Je parlais l’autre jour avec une étudiante espagnole en quatrième année de biochimie. « Et tu fais de l’anglais dans tes études ?», lui demandai-je. « En fait » répondit-elle, « on n’a pas de cours, mais pour avoir notre diplôme universitaire il nous faut réussir le B1 »

Réussir le B1 ?

J’ai beau essayé d’expliquer à cette étudiante que le terme « B1 » correspondait à un niveau d’anglais défini par un cadre européen commun de référence pour les langues ; qu’il était lié à des capacités communicatives, à la performance active dans la langue, au savoir faire plutôt qu’au savoir tout court, rien n’y faisait. « Oui d’accord », dit-elle, « mais pour nous il faut qu’on réussisse le test ».

Voilà comment l’industrie de l’éducation et le marketing des grandes sociétés de production et d’administration de tests ont très vite détourné la fonction essentielle d’un beau projet (le CECR) pour en faire, pour la première, un simple outil de notation et pour la deuxième une manne financière.

Comme disaient ses fondateurs, le CECR « a été conçu dans l’objectif de fournir une base transparente, cohérente et aussi exhaustive que possible pour l’élaboration de programmes de langues, de lignes directrices pour les curriculums, de matériels d’enseignement et d’apprentissage, ainsi que pour l’évaluation des compétences en langues étrangères » (voir : https://www.coe.int/fr/web/common-european-framework-reference-languages)

Il semble que nous avons déjà oublié les trois premières raisons pour sa création, en laissant se développer la maladie chronique de la « testite ».

 

Evidemment il faut évaluer. Pour le formateur, c’est important de savoir que son approche a été efficace. C’est également important pour la motivation de l’apprenant. Mais comment évaluer ? avec quels outils ? dans quel but ? Comment éviter que l'évaluation elle-même devient l'objectif principal de la formation ?

Prenons comme exemple du dérive actuel le test le plus utilisé dans le monde pour évaluer le « niveau » d’anglais : le TOEIC.

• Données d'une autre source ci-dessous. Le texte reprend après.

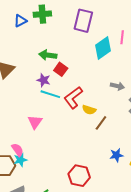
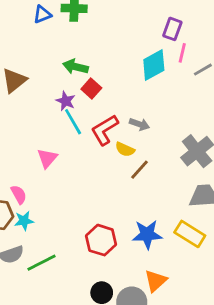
purple rectangle: (83, 21) -> (172, 29), moved, size x0.7
gray arrow: (117, 86) -> (139, 124), moved
cyan line: (50, 94) -> (73, 122), turned 36
blue star: (116, 155) -> (147, 234), moved, size x1.5
cyan star: (20, 160) -> (24, 221), moved

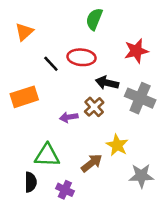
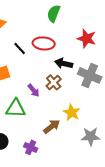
red star: (136, 51) -> (87, 38), turned 30
purple arrow: (69, 117) -> (34, 90), turned -120
green triangle: (47, 155) -> (16, 108), moved

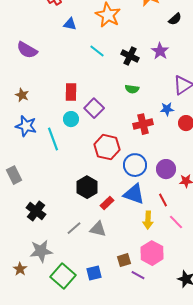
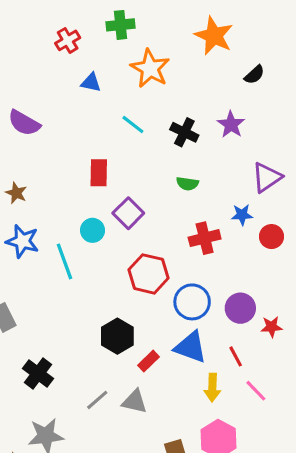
red rectangle: (71, 92) -> (99, 173), moved

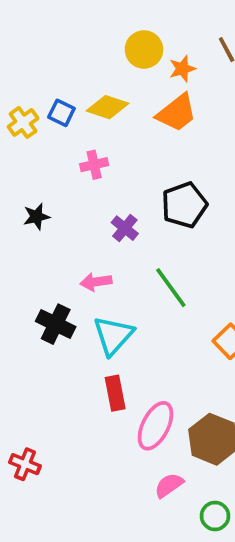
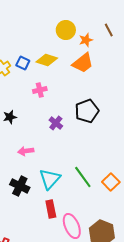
pink arrow: (96, 282) -> (26, 151), moved
green line: (171, 288) -> (83, 177), moved
black cross: (56, 324) -> (20, 186), moved
pink ellipse: (155, 426) -> (72, 226), turned -50

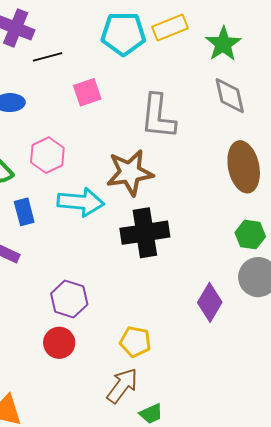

Conçu et géré par un groupe américain, ETS, ce test à 7 million d’exemplaires par an est le favori des institutions et des entreprises françaises. ETS est censé être une organisation à but non lucratif, mais à environ 120€ par test – elle administre aussi le TOEFL, les SATs et une dizaine d’autres examens – il faut une calculette plus performante que la mienne pour calculer son chiffre d’affaires.

Mais ce n’est pas en soi la raison principale de notre antipathie. Nous en avons 3 plus importantes :

Il teste les connaissances plutôt que les aptitudes, et donc les capacités d’apprentissage plutôt que d’acquisition

Sa fiabilité est gravement compromise car il ne tient pas compte de l’état d’esprit de l’apprenant, des conditions du test, du niveau de concentration pendant l’épreuve (2h30 !!), ainsi que pleins d’autres facteurs psychologiques et humains.

Il encourage l’apprentissage du test lui-même, plutôt que de la langue. Les stages de préparation au TOEIC, véritable aubaine financière pour certains centres de formation, sont l’exemple type du monde à l’envers, du « tail wagging the dog ».